L'IA fait des designs moyens, et ça se voit
Je reconnais un site fait avec Claude Design. Pas besoin de chercher, ça se voit. Et c’est quand même ironique, parce que Claude Design existe précisément pour ça: sortir de la norme, avoir un design un peu plus incroyable que ce que le modèle sortirait tout seul. Sauf que tout le monde s’est mis à l’utiliser, avec quasiment le même prompt. Quand tout le monde demande la même originalité au même outil, l’originalité devient une norme comme une autre.
Les images, même histoire. Tout le monde a fini par remarquer que les visuels générés par ChatGPT se ressemblent tous. Les commerces s’en servent pour leurs pubs à la place d’un graphiste, et ce n’est pas mauvais, mais on les repère au premier coup d’œil.
Un modèle vise le centre
Un modèle sort la réponse la plus probable, littéralement le centre de tout ce qu’il a avalé. L’entraînement pousse dans le même sens: on récompense ce qui plaît au plus grand nombre, donc le consensus, jamais le bizarre. Et par-dessus tout ça, on utilise tous le même outil avec quasiment le même prompt, donc on tire tous le même point de la même distribution.

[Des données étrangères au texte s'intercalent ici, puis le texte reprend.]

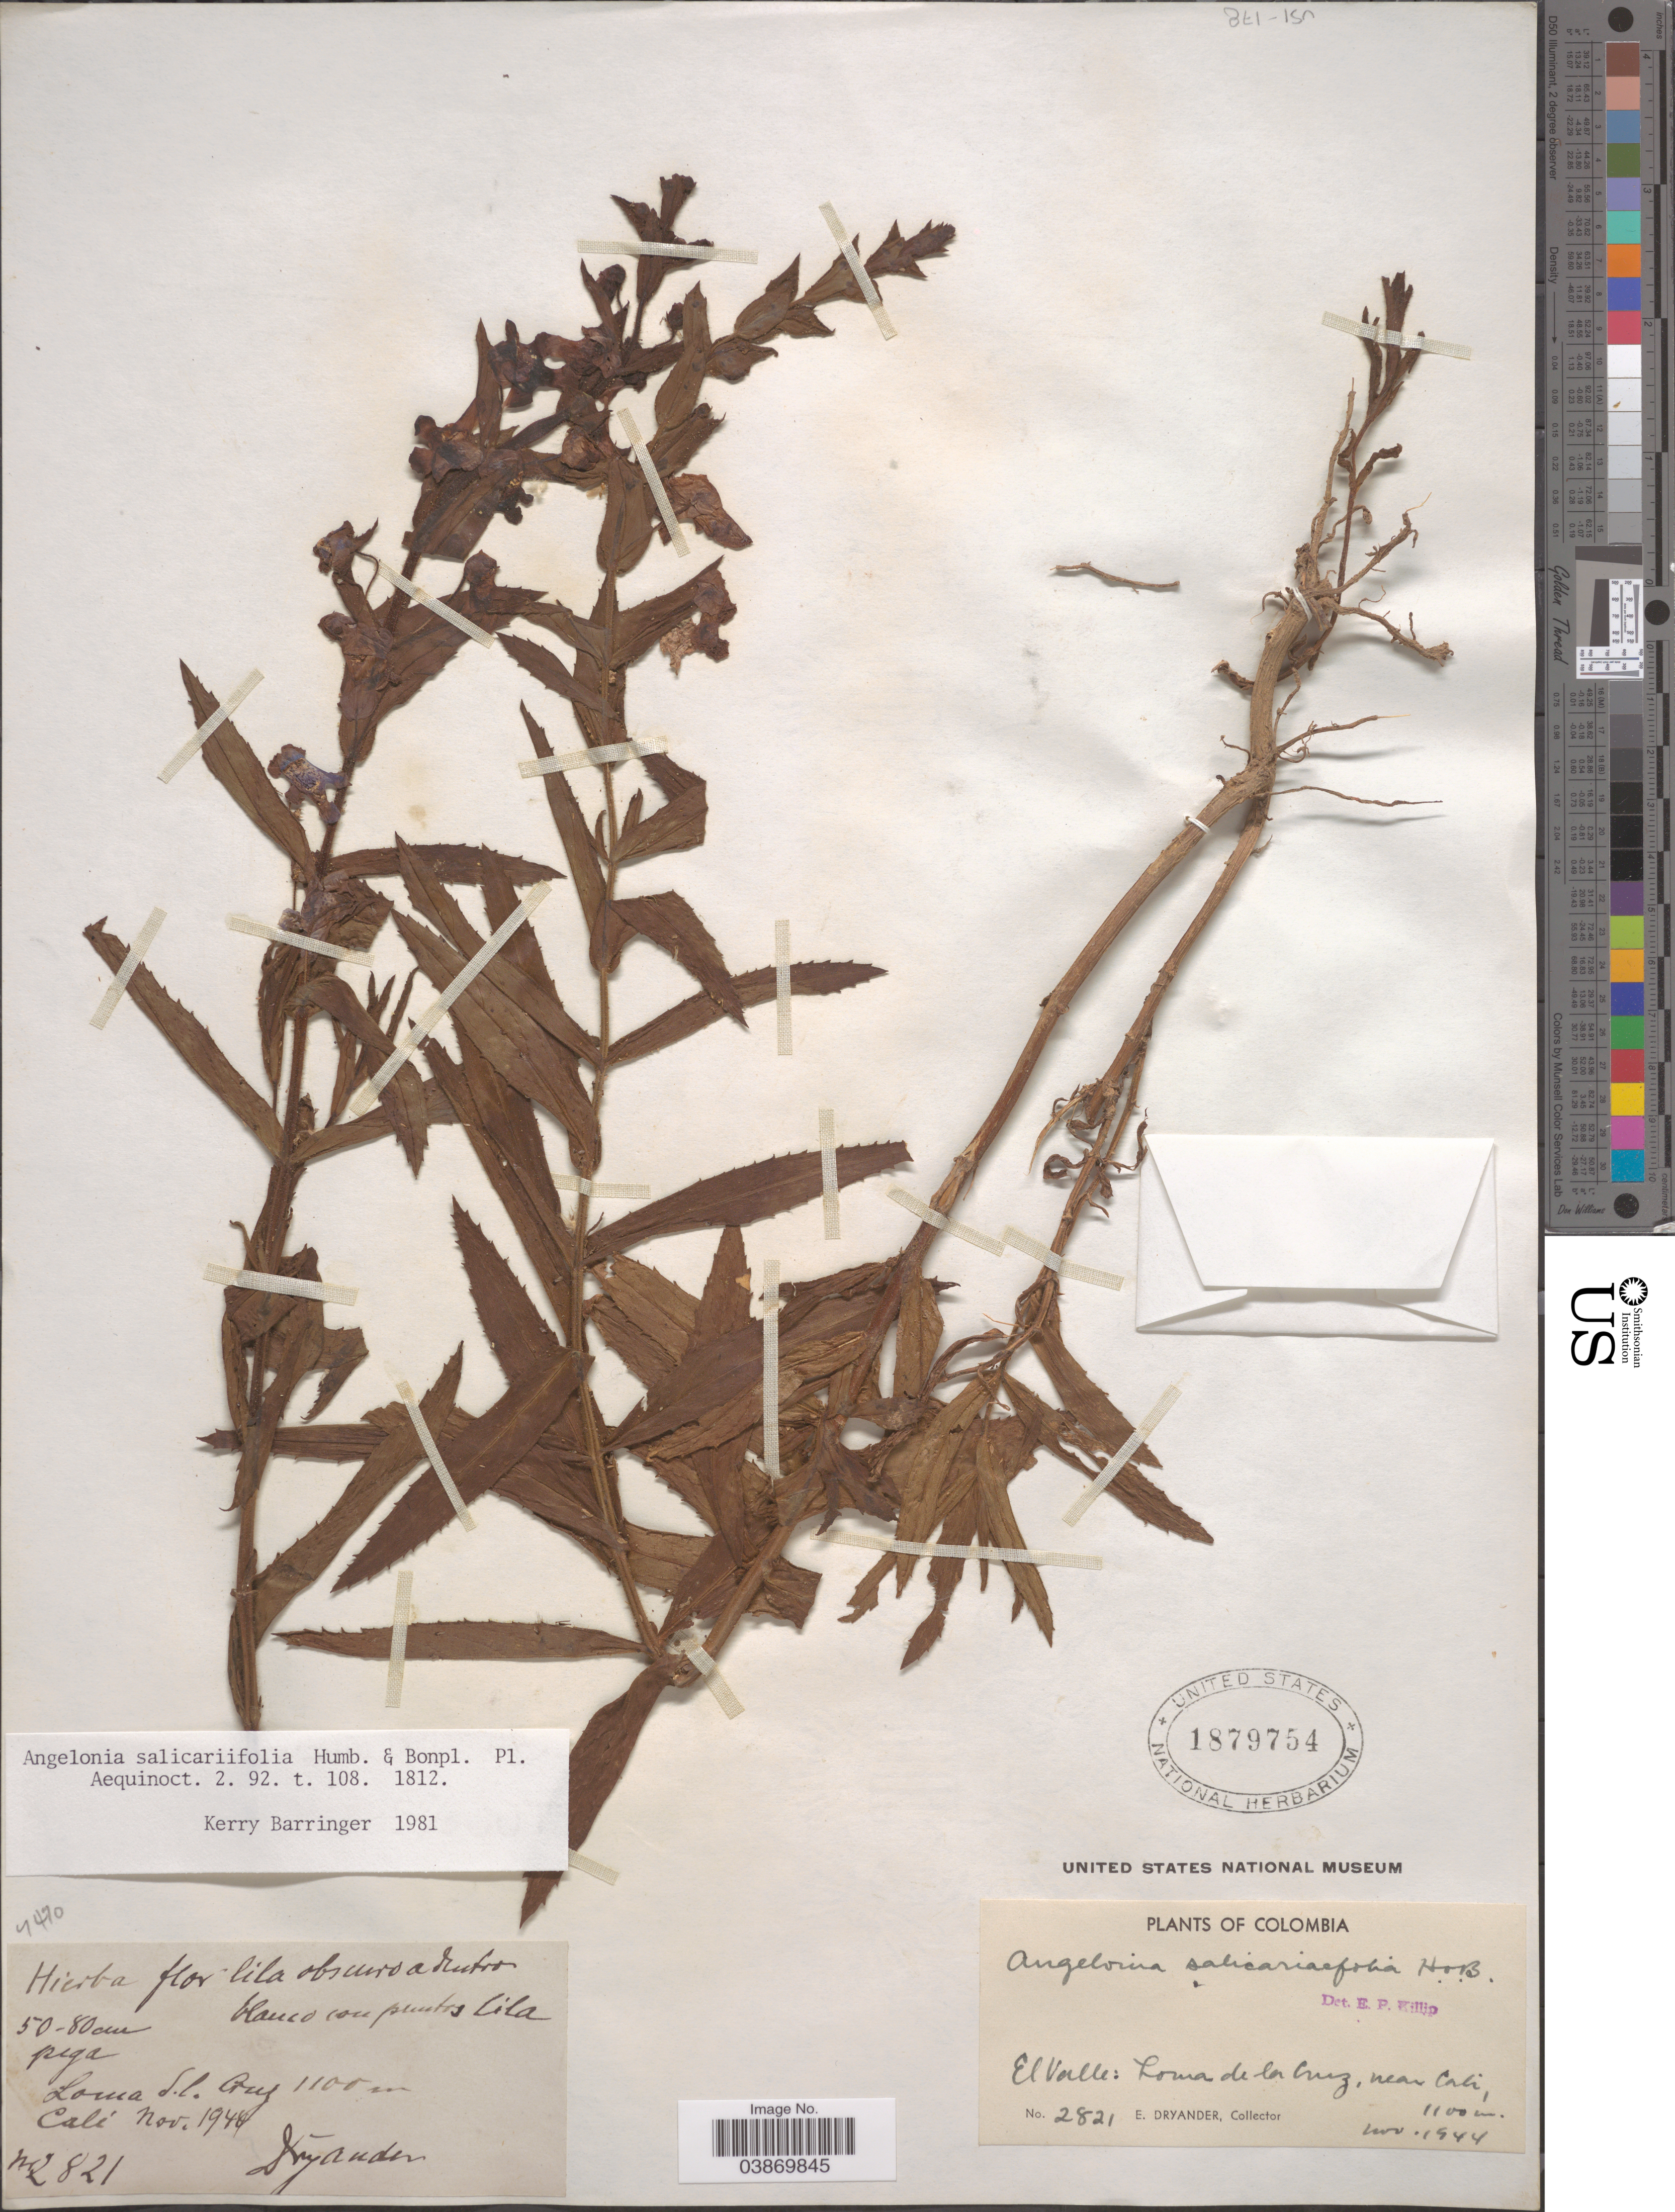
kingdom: Plantae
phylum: Tracheophyta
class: Magnoliopsida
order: Lamiales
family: Plantaginaceae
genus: Angelonia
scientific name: Angelonia salicariifolia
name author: Bonpl.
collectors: E. Dryander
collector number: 2821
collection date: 1948-11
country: Colombia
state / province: Valle del Cauca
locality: El Valle: Loma de la Cruz, near Cali.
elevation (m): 1100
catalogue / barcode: US 1879754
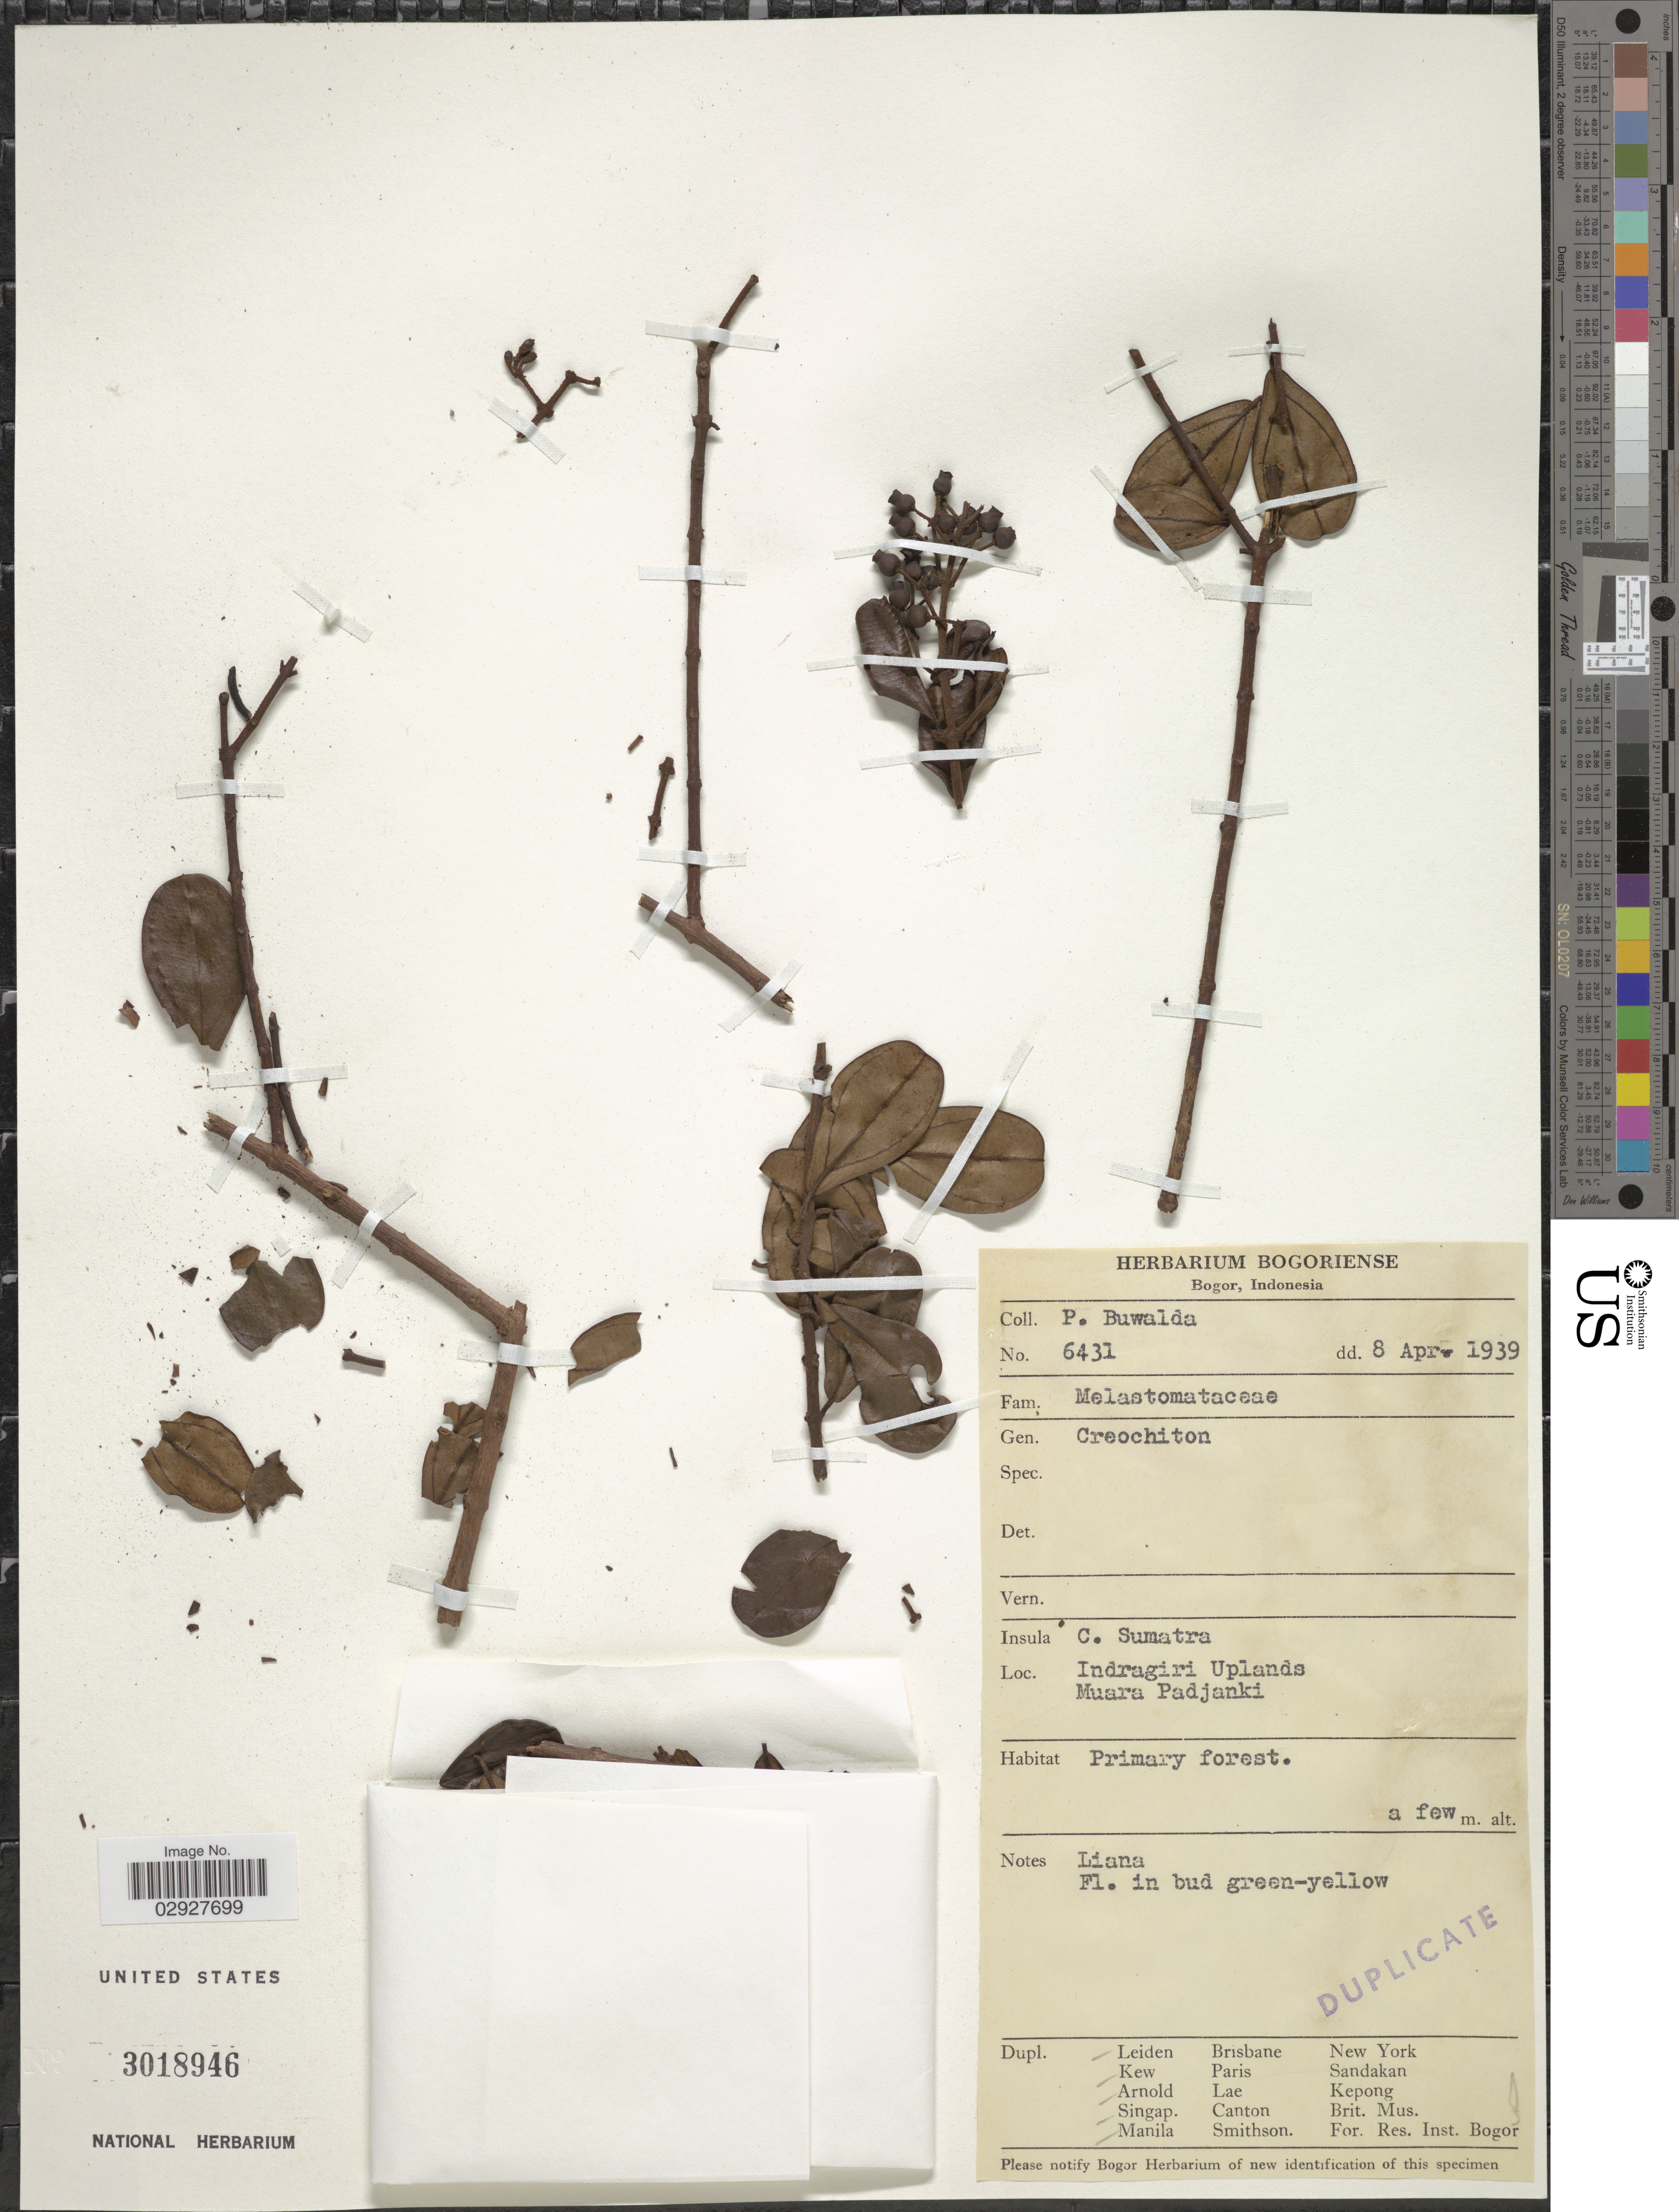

L’IA sait ce qui est mauvais: elle ne le fera pas. Elle ne sait pas ce qui est exceptionnel: elle ne le fera pas non plus. Ce qui reste entre les deux, c’est la moyenne.
L’exceptionnel d’hier
Le plus drôle: ces designs qu’on qualifie de vibecodés aujourd’hui, on les trouvait incroyables à l’époque. Les grands dégradés d’il y a dix ans, le glassmorphism d’il y a cinq ou six: c’était ça, les meilleurs designs, ceux qu’on me montrait en exemple. Ils n’ont pas empiré depuis. On en a juste beaucoup trop vu, et à force, on a compris que c’était un peu nul.
La moyenne n’est pas moche. C’est l’exceptionnel d’hier, usé par la répétition.
Trois versions de Kilorep
Kilorep, mon app de suivi de musculation, a commencé exactement comme ça: une première version entièrement dessinée par Claude Design, encore en ligne sur v1.kilorep.com.

Au début, j’étais impressionné. Je me disais waouh, incroyable, il fait des trucs trop originaux. Puis j’ai généré d’autres designs, sur d’autres projets, et non: il fait la même chose tout le temps. Le style change, les couleurs changent, les bordures changent, mais c’est le même délire, et ça se remarque.
Et encore, ça, c’est le problème visible. Par défaut, l’interface sort chargée, avec des éléments inutiles un peu partout, jamais assez minimaliste. Le vrai problème, c’est l’expérience utilisateur: catastrophique si personne ne s’en occupe. Alors j’ai itéré. Un premier redesign dans Claude Design, un deuxième avec Claude Code, et c’est cette troisième version qui tourne aujourd’hui sur kilorep.com. Itérer, itérer, itérer jusqu’à quelque chose de correctement utilisable, puis tester à fond pour vérifier que ça l’est vraiment.


Ce site aussi
Celui que vous lisez n’y échappe pas. Son inspiration principale, c’est Wondermake, le site d’une agence de design que j’ai trouvé superbe et que j’ai refait à ma façon.
Le monochrome est un choix: efficace, pas besoin de s’embêter avec les couleurs, et intemporel, donc il tiendra dans le temps. Et il y a des morceaux vibecodés ici aussi, surtout côté design. Ce n’est pas parfait, mais ça reste correct, ça ne me gêne pas tant que ça, et je ne crois pas que ça saute aux yeux.
Le problème, c’est la flemme
Le problème n’a jamais été de vibecoder, ni de laisser l’IA dessiner. Le problème, c’est la flemme: livrer la première sortie du modèle sans jamais réitérer, alors qu’il le faut. C’est comme ça qu’on se retrouve avec dix apps identiques, et au passage pleines de bugs, ce qui est chiant.
L’IA ne fera pas ce qui est mauvais, mais elle ne fera pas non plus ce qui est exceptionnel. La moyenne, elle vous la donne. L’exceptionnel, il faut aller le chercher.